[What the task asks]:
Where a line of the material includes the string "votre", copy that line.

[Source information]:
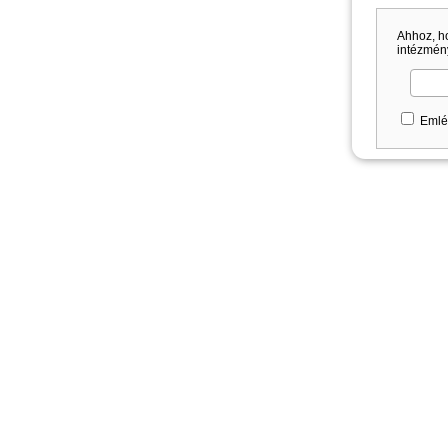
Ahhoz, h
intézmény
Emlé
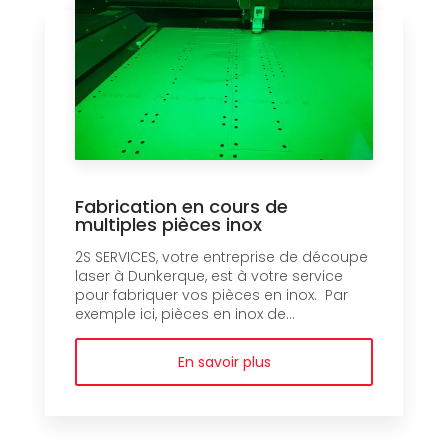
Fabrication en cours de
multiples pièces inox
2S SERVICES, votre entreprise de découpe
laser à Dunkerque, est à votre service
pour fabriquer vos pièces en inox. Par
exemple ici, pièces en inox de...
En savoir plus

---

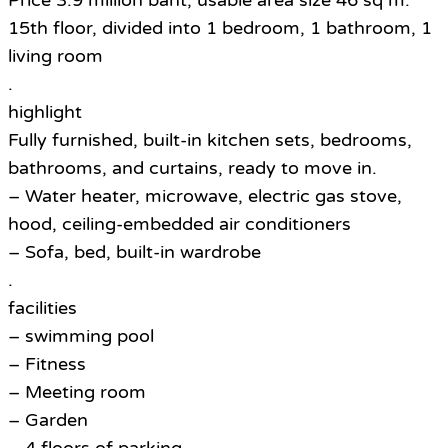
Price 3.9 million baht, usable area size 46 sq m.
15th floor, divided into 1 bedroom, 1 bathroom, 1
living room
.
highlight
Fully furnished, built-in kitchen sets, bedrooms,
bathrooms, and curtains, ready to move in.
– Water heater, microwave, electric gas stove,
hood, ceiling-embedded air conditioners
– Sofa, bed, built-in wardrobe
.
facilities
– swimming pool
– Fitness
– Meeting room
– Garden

[Written answer]:
2S SERVICES, votre entreprise de découpe
laser à Dunkerque, est à votre service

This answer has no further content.